Segment Start: Document extract

Atibase is a relational open-source database management system that is compatible and interoperable with Oracle. Atibase is a hybrid database – data can be stored and manipulated in main memory alone, and physical disk alone, or a combination of both. Altibase is an in-memory database, and its utilization of server-side and client-side sharding architecture allows for a linear performance enhancement without coordinator-related bottlenecks, regardless of the number of servers added. In addition, Altibase can be used as a front-end solution to Oracle, specifically acting as a user interface that allows users the access of raw, structured, or tabular data within the application.

Segment End: Document extract
Segment Start: Data excerpt

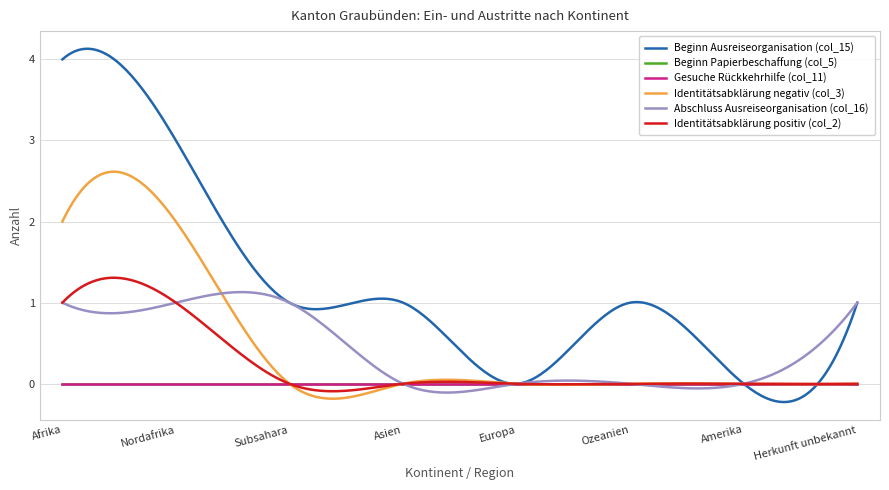

Is this an area chart (filled region under the line)?

No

Segment End: Data excerpt

Exercise requirements:
- A) Translate this sentence from the database description into Spanish: "Altibase is an in-memory database, and its utilization of server-side and client-side sharding architecture allows for a linear performance enhancement without coordinator-related bottlenecks, regardless of the number of servers added."
- B) Turn the paragraph of the database description beginning "Atibase is a relational" into a bulleted list of its main facts.
- C) According to the database description, what allows Altibase to achieve a linear performance enhancement?

Response list:
- A) Altibase es una base de datos en memoria, y su uso de una arquitectura de fragmentación del lado del servidor y del lado del cliente permite una mejora lineal del rendimiento sin cuellos de botella relacionados con el coordinador, independientemente del número de servidores que se añadan.

- B)
- Relational, open-source database management system
- Compatible and interoperable with Oracle
- Hybrid: data can be stored and manipulated in main memory alone, on physical disk alone, or in a combination of both
- In-memory database
- Server-side and client-side sharding gives linear performance gains without coordinator-related bottlenecks, however many servers are added
- Can serve as a front-end solution to Oracle, acting as a user interface that gives access to raw, structured, or tabular data within the application

- C) Its server-side and client-side sharding architecture.